**Problem requirements**
Copy every line of the data that contains the string "alebo".

[Data records]

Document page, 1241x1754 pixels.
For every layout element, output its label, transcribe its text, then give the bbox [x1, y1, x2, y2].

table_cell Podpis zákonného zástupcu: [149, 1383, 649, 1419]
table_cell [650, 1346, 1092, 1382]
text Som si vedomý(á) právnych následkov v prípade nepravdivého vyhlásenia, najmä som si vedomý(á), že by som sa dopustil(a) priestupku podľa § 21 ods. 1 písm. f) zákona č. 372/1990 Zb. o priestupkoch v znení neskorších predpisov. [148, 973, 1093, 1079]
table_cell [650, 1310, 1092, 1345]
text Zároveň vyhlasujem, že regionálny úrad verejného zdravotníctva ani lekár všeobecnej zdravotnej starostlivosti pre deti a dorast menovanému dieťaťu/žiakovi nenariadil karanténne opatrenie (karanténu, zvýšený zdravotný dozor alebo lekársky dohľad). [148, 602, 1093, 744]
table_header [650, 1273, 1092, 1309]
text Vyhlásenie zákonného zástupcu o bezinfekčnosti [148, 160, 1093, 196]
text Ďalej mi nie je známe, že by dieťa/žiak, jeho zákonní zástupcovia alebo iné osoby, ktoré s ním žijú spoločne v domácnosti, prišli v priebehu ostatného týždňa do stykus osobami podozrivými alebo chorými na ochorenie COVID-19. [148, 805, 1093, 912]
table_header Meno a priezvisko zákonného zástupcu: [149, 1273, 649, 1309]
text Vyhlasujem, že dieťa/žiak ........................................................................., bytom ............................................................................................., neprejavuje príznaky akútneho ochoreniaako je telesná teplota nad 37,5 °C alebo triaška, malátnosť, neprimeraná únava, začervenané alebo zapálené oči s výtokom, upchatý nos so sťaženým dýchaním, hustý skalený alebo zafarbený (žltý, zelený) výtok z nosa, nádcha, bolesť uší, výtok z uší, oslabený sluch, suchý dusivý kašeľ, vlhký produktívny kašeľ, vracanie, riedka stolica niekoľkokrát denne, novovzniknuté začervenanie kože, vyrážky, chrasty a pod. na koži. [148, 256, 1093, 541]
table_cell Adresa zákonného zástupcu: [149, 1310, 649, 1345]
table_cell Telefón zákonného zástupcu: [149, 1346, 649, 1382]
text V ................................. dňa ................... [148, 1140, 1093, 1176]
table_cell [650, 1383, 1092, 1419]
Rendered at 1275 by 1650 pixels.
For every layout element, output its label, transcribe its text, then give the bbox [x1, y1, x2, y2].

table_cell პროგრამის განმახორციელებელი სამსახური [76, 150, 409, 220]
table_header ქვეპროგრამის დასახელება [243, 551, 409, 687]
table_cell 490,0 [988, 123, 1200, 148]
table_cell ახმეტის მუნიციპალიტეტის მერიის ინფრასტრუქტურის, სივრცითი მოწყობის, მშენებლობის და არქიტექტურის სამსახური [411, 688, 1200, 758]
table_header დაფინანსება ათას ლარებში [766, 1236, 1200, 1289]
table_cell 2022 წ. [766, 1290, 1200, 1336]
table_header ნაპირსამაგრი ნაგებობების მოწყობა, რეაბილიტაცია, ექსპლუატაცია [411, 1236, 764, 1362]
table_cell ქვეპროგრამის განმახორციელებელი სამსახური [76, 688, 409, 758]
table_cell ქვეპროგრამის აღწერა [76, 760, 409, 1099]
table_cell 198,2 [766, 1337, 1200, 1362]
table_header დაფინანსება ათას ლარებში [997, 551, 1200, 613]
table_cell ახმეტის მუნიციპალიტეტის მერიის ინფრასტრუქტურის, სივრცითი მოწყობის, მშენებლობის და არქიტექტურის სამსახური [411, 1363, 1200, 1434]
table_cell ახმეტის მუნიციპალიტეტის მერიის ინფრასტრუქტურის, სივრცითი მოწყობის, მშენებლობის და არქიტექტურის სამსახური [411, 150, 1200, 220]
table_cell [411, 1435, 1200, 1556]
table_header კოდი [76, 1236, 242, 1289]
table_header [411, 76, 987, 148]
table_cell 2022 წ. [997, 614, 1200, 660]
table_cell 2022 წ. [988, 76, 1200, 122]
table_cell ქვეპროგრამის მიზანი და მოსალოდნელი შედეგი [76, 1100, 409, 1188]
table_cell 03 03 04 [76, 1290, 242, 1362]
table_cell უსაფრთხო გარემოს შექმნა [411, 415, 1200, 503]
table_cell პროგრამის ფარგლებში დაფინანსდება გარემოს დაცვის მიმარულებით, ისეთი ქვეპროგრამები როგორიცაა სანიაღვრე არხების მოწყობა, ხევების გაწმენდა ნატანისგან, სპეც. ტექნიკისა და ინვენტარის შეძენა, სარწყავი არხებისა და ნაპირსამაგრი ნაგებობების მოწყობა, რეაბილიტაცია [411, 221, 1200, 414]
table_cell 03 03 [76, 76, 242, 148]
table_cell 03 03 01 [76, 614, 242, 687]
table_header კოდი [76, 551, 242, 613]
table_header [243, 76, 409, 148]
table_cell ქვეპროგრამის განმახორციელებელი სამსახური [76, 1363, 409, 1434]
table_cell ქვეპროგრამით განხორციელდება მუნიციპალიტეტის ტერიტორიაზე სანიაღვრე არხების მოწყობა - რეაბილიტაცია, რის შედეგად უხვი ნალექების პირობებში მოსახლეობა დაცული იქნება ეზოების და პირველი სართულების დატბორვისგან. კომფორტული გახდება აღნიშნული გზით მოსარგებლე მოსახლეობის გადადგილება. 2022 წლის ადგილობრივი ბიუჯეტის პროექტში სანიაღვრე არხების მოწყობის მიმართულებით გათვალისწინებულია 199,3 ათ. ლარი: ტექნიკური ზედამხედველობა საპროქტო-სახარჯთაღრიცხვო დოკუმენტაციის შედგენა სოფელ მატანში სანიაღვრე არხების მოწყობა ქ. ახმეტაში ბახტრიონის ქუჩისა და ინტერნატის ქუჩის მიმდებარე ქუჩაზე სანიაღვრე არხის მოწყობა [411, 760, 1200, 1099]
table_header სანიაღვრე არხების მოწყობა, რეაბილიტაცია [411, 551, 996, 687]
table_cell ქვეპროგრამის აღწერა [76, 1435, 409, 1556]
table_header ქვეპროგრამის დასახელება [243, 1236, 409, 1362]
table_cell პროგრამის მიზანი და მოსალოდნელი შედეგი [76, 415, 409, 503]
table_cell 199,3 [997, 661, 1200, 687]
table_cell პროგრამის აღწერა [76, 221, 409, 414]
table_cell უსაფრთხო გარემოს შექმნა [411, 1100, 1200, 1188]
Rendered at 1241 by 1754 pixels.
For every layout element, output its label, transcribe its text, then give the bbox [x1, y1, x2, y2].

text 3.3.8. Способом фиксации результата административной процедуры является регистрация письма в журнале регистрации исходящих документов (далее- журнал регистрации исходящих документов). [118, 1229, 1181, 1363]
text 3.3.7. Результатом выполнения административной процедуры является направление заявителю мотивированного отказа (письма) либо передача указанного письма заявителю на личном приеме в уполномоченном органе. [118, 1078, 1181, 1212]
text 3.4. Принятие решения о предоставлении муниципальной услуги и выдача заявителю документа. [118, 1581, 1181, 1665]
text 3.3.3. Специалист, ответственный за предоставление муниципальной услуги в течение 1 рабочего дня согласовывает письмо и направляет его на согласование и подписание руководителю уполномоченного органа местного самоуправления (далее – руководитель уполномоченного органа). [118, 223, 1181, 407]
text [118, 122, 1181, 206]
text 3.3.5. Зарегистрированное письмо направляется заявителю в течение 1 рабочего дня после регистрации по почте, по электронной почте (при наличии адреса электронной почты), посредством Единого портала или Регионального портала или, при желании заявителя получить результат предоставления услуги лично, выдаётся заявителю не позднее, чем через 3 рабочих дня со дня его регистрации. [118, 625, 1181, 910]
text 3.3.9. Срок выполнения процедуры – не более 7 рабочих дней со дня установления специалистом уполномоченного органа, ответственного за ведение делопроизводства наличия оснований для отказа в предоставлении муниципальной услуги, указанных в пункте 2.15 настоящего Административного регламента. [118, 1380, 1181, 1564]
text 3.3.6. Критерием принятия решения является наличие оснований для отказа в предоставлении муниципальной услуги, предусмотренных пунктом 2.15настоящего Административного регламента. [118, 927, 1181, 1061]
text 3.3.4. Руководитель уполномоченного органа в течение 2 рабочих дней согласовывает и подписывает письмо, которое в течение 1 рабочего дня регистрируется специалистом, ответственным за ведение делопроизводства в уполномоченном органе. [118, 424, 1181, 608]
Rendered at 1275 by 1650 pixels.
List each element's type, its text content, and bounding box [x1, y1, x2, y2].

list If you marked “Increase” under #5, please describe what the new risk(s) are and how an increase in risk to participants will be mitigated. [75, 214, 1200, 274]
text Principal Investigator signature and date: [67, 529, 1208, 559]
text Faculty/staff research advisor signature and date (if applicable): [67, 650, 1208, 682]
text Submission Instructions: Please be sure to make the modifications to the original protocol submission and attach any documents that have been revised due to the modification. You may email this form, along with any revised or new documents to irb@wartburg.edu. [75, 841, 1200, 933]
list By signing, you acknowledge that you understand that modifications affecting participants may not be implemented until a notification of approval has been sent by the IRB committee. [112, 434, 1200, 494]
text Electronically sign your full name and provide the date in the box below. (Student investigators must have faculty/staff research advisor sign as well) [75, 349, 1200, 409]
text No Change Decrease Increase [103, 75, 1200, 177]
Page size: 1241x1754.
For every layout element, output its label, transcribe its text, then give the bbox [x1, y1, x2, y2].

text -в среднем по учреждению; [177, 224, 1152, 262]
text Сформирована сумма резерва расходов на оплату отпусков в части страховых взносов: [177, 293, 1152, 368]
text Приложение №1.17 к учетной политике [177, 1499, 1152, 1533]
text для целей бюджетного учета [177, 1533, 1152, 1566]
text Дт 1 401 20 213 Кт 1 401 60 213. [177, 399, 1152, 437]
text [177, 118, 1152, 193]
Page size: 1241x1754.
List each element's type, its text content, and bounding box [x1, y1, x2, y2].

[/Data records]

**Solution to the exercise**
text Zároveň vyhlasujem, že regionálny úrad verejného zdravotníctva ani lekár všeobecnej zdravotnej starostlivosti pre deti a dorast menovanému dieťaťu/žiakovi nenariadil karanténne opatrenie (karanténu, zvýšený zdravotný dozor alebo lekársky dohľad). [148, 602, 1093, 744]
text Ďalej mi nie je známe, že by dieťa/žiak, jeho zákonní zástupcovia alebo iné osoby, ktoré s ním žijú spoločne v domácnosti, prišli v priebehu ostatného týždňa do stykus osobami podozrivými alebo chorými na ochorenie COVID-19. [148, 805, 1093, 912]
text Vyhlasujem, že dieťa/žiak ........................................................................., bytom ............................................................................................., neprejavuje príznaky akútneho ochoreniaako je telesná teplota nad 37,5 °C alebo triaška, malátnosť, neprimeraná únava, začervenané alebo zapálené oči s výtokom, upchatý nos so sťaženým dýchaním, hustý skalený alebo zafarbený (žltý, zelený) výtok z nosa, nádcha, bolesť uší, výtok z uší, oslabený sluch, suchý dusivý kašeľ, vlhký produktívny kašeľ, vracanie, riedka stolica niekoľkokrát denne, novovzniknuté začervenanie kože, vyrážky, chrasty a pod. na koži. [148, 256, 1093, 541]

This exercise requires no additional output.